The Thesprotia Expedition









A Regional, Interdisciplinary Survey Project

in Northwestern Greece

Methods and relation to similar projects

Landscape archaeology conducted in the form of intensive field surveys has developed into one of the most important research methods for regional history in the Mediterranean. Among the reasons for its popularity is the fact that landscape archaeology enables us to assess extended developments – the Braudelian longues durées. From the very beginning, intensive field surveys have been carried out in collaboration with natural sciences (geo-archaeology, palynology, etc.) and anthropology (e.g. phenomenology) in order to create a picture of the relationship between human beings and the environment. Historical sources and methods, too, have always played an important role in such projects.

Intensive field surveys generally have a diachronic approach, although some of the earlier projects did not include the periods later than the Byzantine. Recent projects, however, include the history of the study areas until the advent of the modern era. Thereby, the use of Venetian and Ottoman sources has developed into an important facet of the projects, which at the same time have, in a sense, been transformed into regional history projects aiming at writing an ideal histoire totale on the basis of an increasingly sophisticated interdisciplinary approach. This is also the case with the Thesprotia Expedition, where the intensive field survey constitutes only a part of the total project.

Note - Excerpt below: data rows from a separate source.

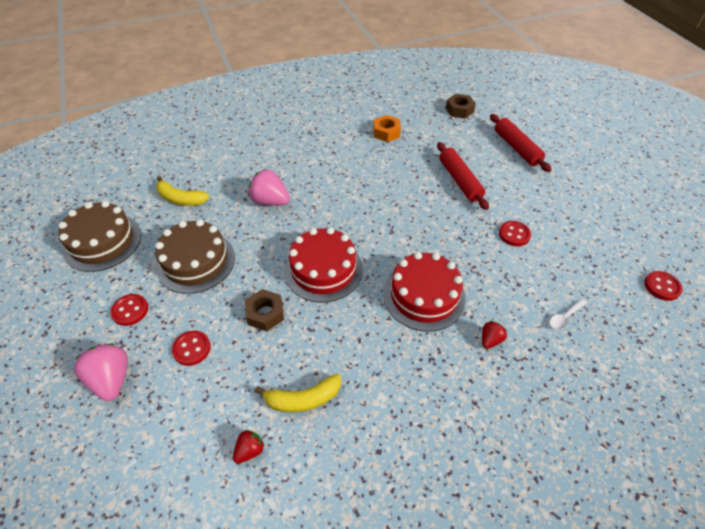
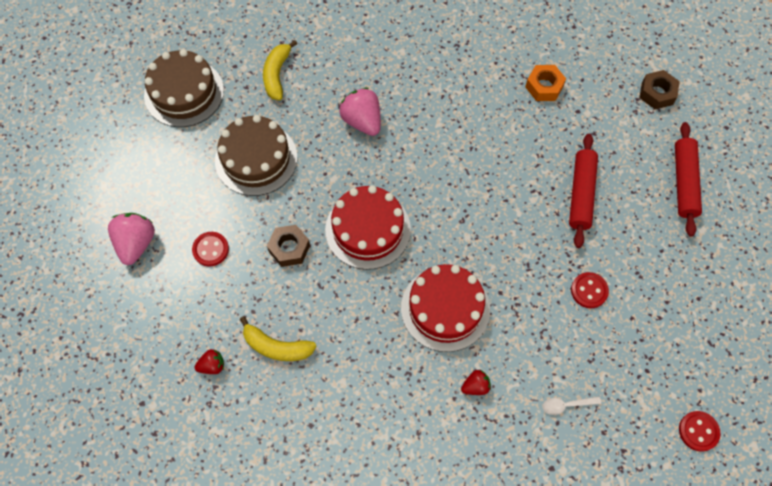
camera: 30 degrees right, 15 degrees up
red button [111,294,148,326] -> none
yellow banana [156,176,209,206] -> yellow banana turned 45 degrees clockwise [263,40,297,100]

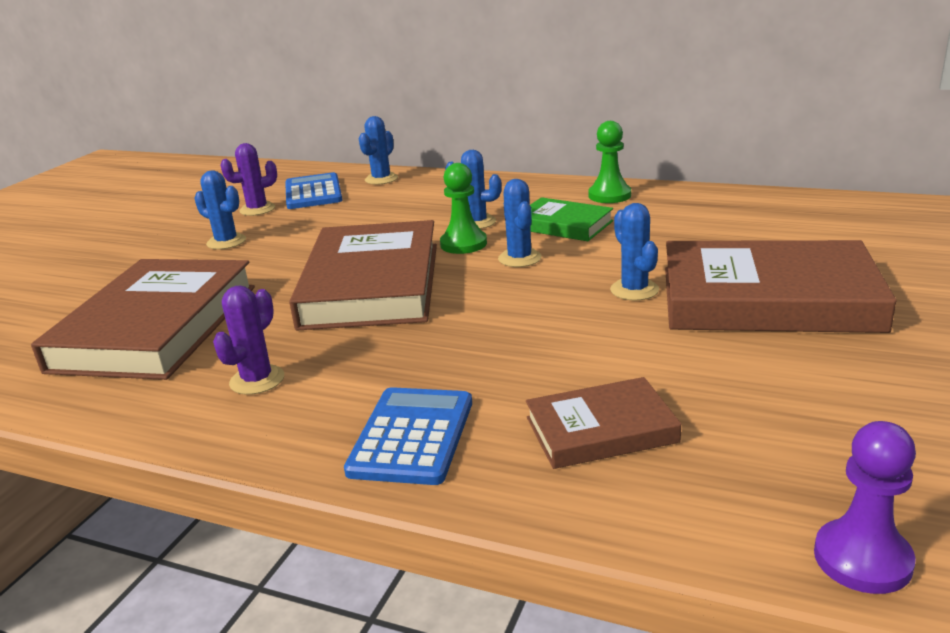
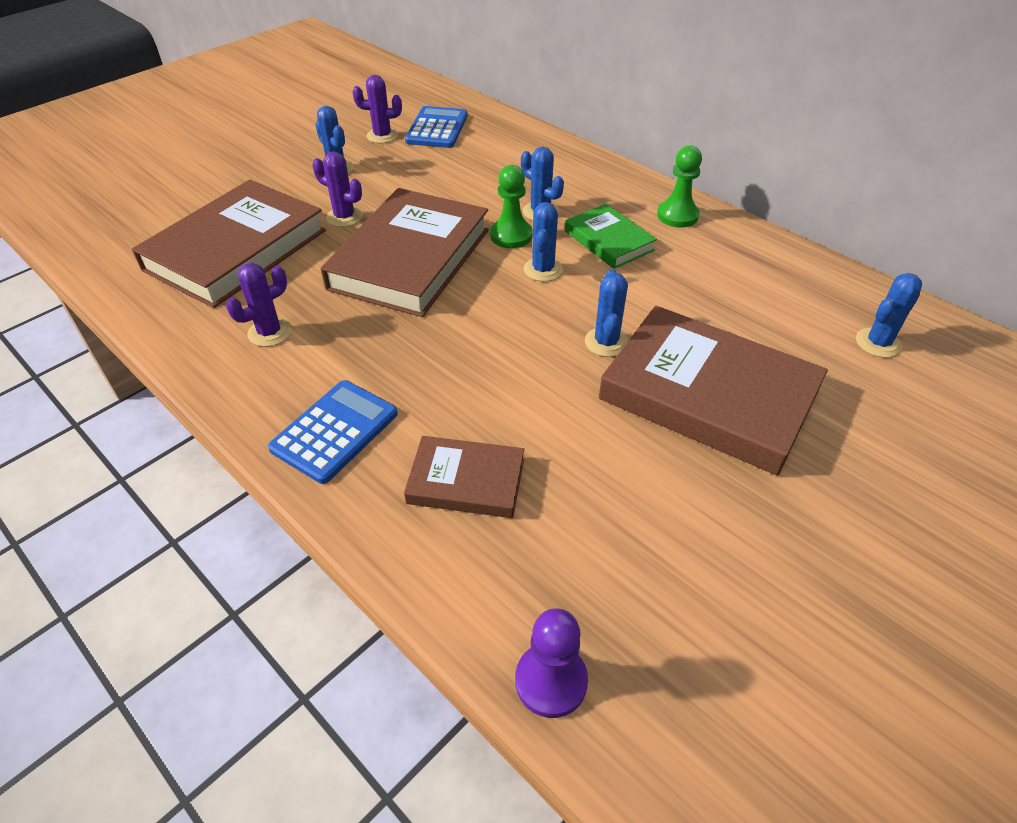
camera: 20 degrees right, 20 degrees up
blue cactus [359,116,398,185] -> blue cactus moved to [856,273,922,358]
none -> purple cactus [312,152,363,227]

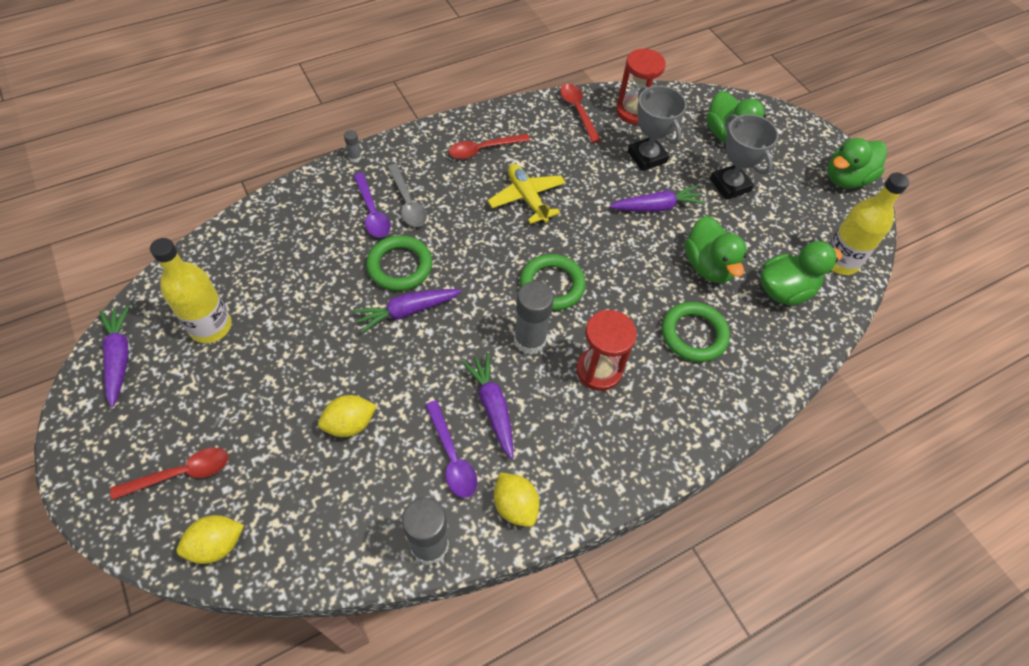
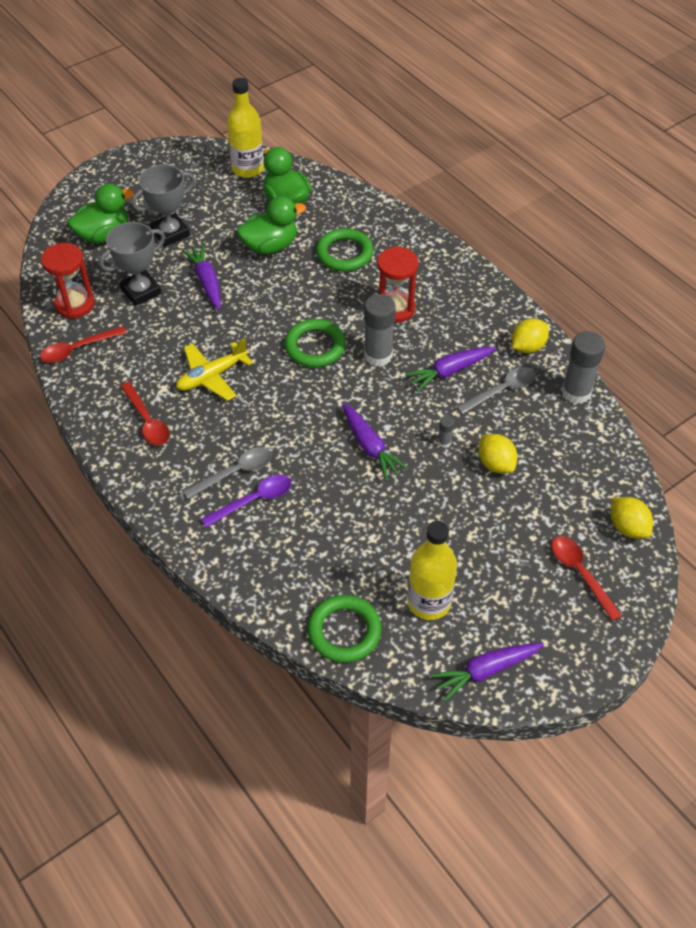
camera: 95 degrees left, 5 degrees down
grey glue stick [344,130,361,162] -> grey glue stick moved to [438,416,454,448]
green ring [366,235,433,291] -> green ring moved to [308,595,382,663]
purple spoon [425,400,477,498] -> grey spoon [456,367,536,414]
green duck [827,138,887,188] -> none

The Thesprotia Expedition uses an intensive field survey methodology developed mainly by previous survey teams working in Boeotia, on Keos, at Nikopolis, at Pylos, in Arcadia, and on Kythera. Thus, we employ site-scale surface survey at the majority of the sites investigated, which means that they have been divided into 10x10 m or 20x20 m grid squares and subsequently sampled in 5 m2 circles or by total vacuuming. As a result of these detailed documentation techniques, which are more time-consuming, much smaller areas can be covered intensively. It therefore becomes very important that the areas chosen for intensive surface survey constitute a representative sample of the different topoi in the region investigated.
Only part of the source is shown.